Sometimes, projects are borne out of neccessity; a fix for a problem that needs to be solved. Other times, they’re done just for the love of creation and experimentation. [ultraembedded]’s FPGAmp media player falls under the latter, and served as a great learning experience along the way.

The aim of FPGAmp is to play back a variety of media files on the Arty A7 development board, based around the Xilinx Artix-7 FPGA. Capable of playing back MJPEG video at 800 x 600 resolution and 25 fps, it’s also able to play back MP3s as well for stereo audio. Demonstrating the device on Twitter, [ultraembedded] notes that the method of using an LED to do SPDIF optical audio output isn’t legit, but does work. A later update switches to using a dedicated audio output board with the Arty A7 platform, featuring an excellent song from The Cardigans.

Using a RISC V processor core and a hardware JPEG decoder, we imagine [ultraembedded] really sharpened their FPGA skills with this project. Particularly in the wake of the sale of ARM to NVIDIA, RISC V continues to gain relevance in the hardware community. We were lucky enough to feature a keynote at last year’s Supercon, with Megan Wachs speaking on the technology. Video after the break.

8 thoughts on “An FPGA Video Player Built Just For Fun

  1. I think you misinterpreted the Twitter “via an LED” comment about the SPDIF implementation. He’s not saying it was not legit. SPDIF had two specified physical interfaces, coaxial cable via RCA connector, or optical via TOSLINK. TOSLINK itself is pretty sketchy, in that it did NOT use laser diodes, but LEDs. The bit rate was low enough that lasers were neither necessary nor helpful. So while many people assumed that “fiber-optic” meant laser, it just wasn’t the case. TOSLINK was just a marketing ploy to make people think they were getting something cutting-edge, but really the only advantage over coaxial was that with the optical connection you get isolation, so no possibility of ground loops. The comment “via an LED” just meant that he did this with an optical interface rather than coaxial.

    1. The hacky part here is that he is using a debug LED as a toslink transmitter! The board doesn’t have a traditional toslink optical module (with red LED and appropriate housing for the fiber coupler) so he is literally holding the optical fiber up to the LD0 green debug LED on the FPGA dev board.

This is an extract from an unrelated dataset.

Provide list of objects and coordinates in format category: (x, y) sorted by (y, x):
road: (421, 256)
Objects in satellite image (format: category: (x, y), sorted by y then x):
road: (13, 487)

      The versatility of what people can do with the debug LEDs on devices never ceases to amaze me. First it was using them as a serial tty for dumping firmware, and here it is running at 3.1Mbaud PCM.

    1. To be fair, the CPU is very lightly loaded, which is good as it is running at 50MHz! The high data flows (SD -> JPEG decoder, JPEG decoder -> framebuffer) are done using DMA hw (data mover engines). The CPU is periodically configuring the DMA transfers, dealing with FAT32 intricacies, feeding the audio subsystem and running the user interface.

    2. Personally I see nothing wrong with using a soft CPU in an FPGA. Running a GUI, reading files off a filesystem, etc could be accomplished in pure HDL by utilizing state machines. And what is a microprocessor if not a general purpose programmable state machine? And don’t forget, he could have done JPEG decoding in software on the microprocessor but instead that is implemented in Verilog. He’s doing all the right things, parallelizing operations by using hardware accelerators where needed and making his life easier by running sequential operations where they belong, in software on a soft core processor. Great project!